Peristiwa itu berlangsung pada abad ke-5 M, persisnya ketika pasar ‘Ukaz menjadi ajang perlombaan baca sajak hasil karya para penyair masa itu. Pelbagai genre sajak berhamburan dalam keriuhan pasar itu, mulai dari ghazzal (rayuan untuk perempuan), madh (pujian-pujian untuk petinggi suku yang memenangkan perang antar kabilah) hingga sajak-sajak rasya’ (ratapan untuk pahlawan yang gugur di medan tempur). Di pasar itu pula kompetisi terjadi, dan sajak-sajak yang terpilih sebagai pemenang akan beroleh imbalan yang tak tanggung-tanggung; ditulis dengan tinta emas, dibingkai, lalu dipajang di dinding Ka’bah. Penghargaan bergengsi yang diidam-idamkan oleh semua penyair. Himpunan sajak-sajak terseleksi itulah yang dalam catatan sejarah kelak dikenal dengan muhazzabat (yang ditulis dengan tinta emas) dan muallaqat (yang digantung di dinding Ka’bah).

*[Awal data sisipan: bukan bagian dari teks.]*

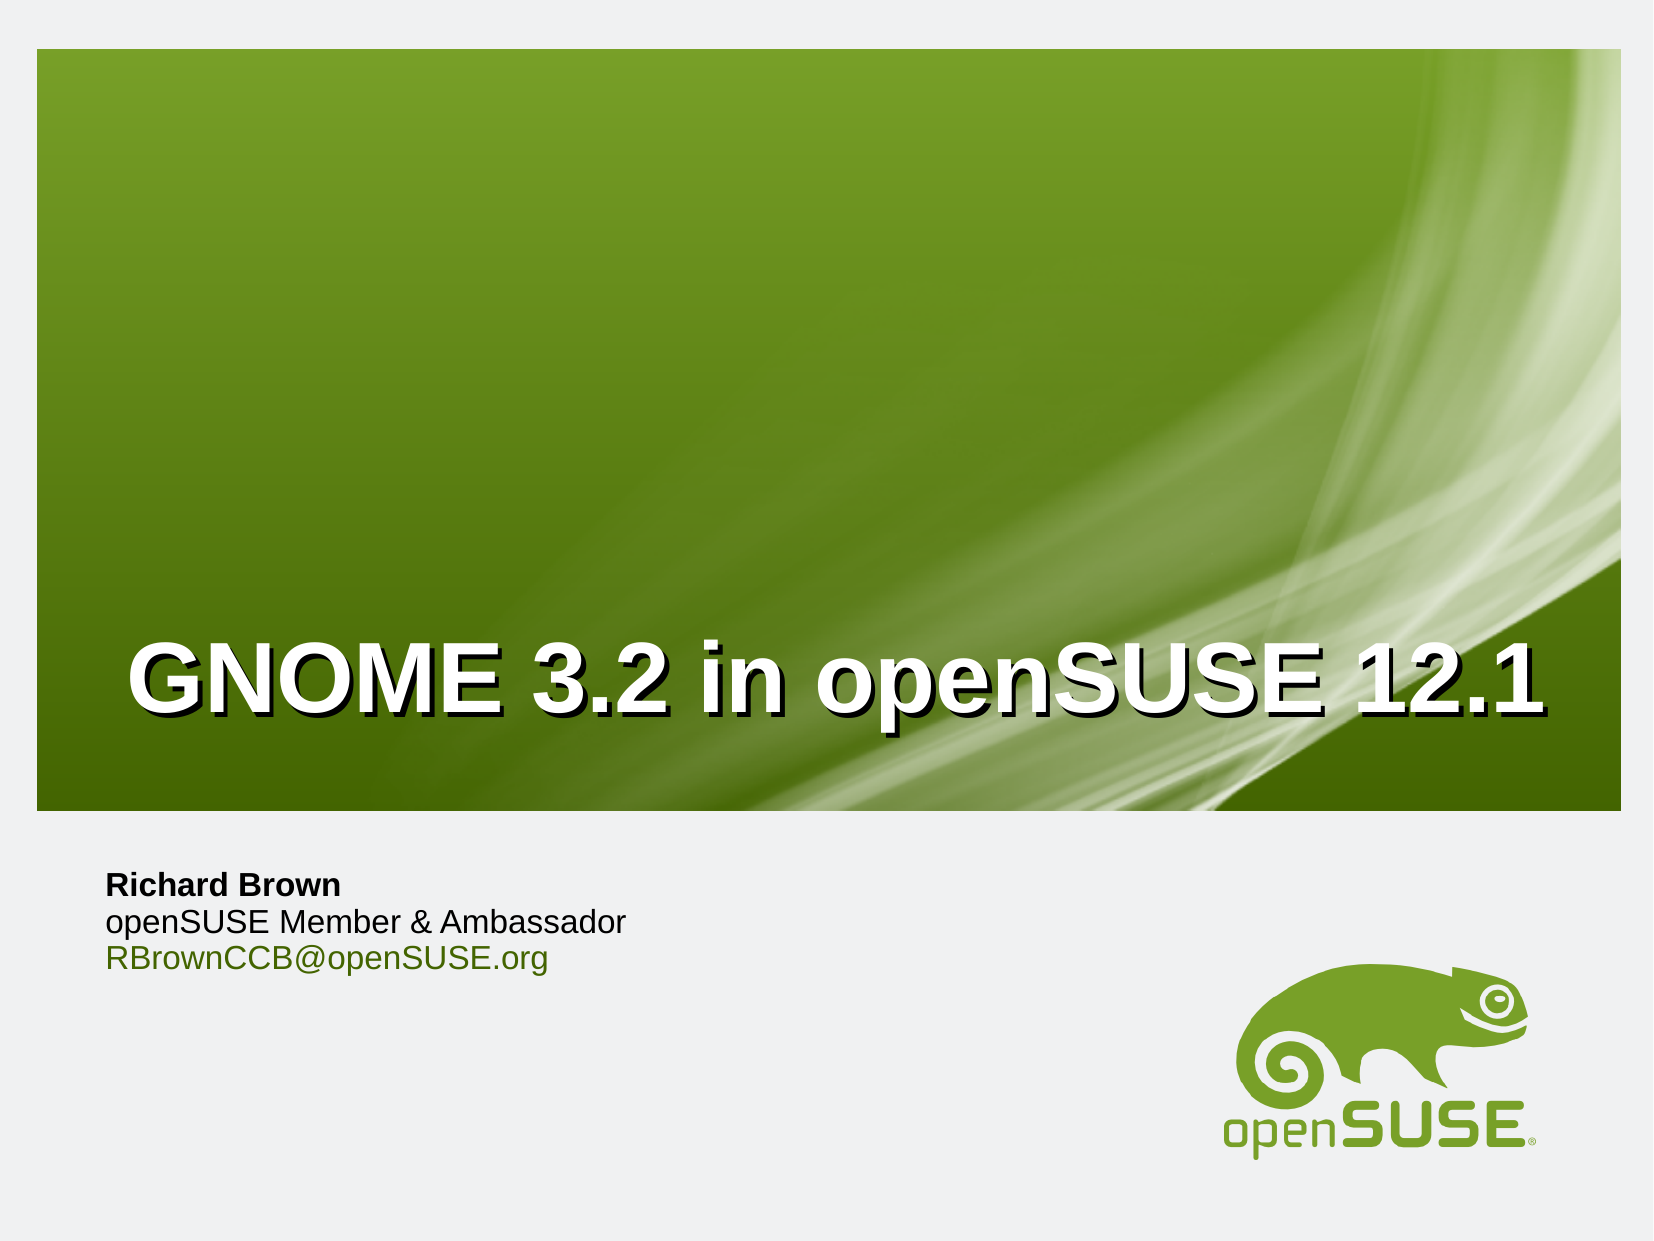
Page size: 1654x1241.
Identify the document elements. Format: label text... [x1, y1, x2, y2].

title GNOME 3.2 in openSUSE 12.1 [126, 428, 1573, 734]
list Richard Brown openSUSE Member & Ambassador RBrownCCB@openSUSE.org [105, 866, 838, 1241]
picture [0, 0, 1654, 1241]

Thomas Patrick Hughes, dalam Dictionary of Islam (1895) mencatat tujuh nama penyair Arab terkemuka yang lahir dari tradisi muhazzabat dan muallaqat ini, antara lain: Zuhair, Trafah, Imrul Qays, Amru ibn Kulsum, al-Haris, Antarah dan Labid. Di antara ketujuh penyair itu, yang paling berpengaruh dalam khazanah sastra Arab adalah Imrul Qays (wafat tahun 550 M), sebagaimana diakui oleh al-Ashma’i dalam bukunya al-Fuhul asy-Syuara’ (1971). Menurutnya, Imrul Qays adalah pionir bagi para penyair “jahiliyah” lainnya. Ibnu Qutaibah dalam asy-Syi’ir wa asy-Syu’ara (1969) mencatat, di masa selanjutnya, bahkan tokoh penting, Umar bin Khattab pernah memuji kepiawaian penyair ini. Khalifah kedua setelah Abu Bakar Siddieq itu bilang, Imrul Qays adalah pencipta mata air puisi bagi para penyair di zamannya.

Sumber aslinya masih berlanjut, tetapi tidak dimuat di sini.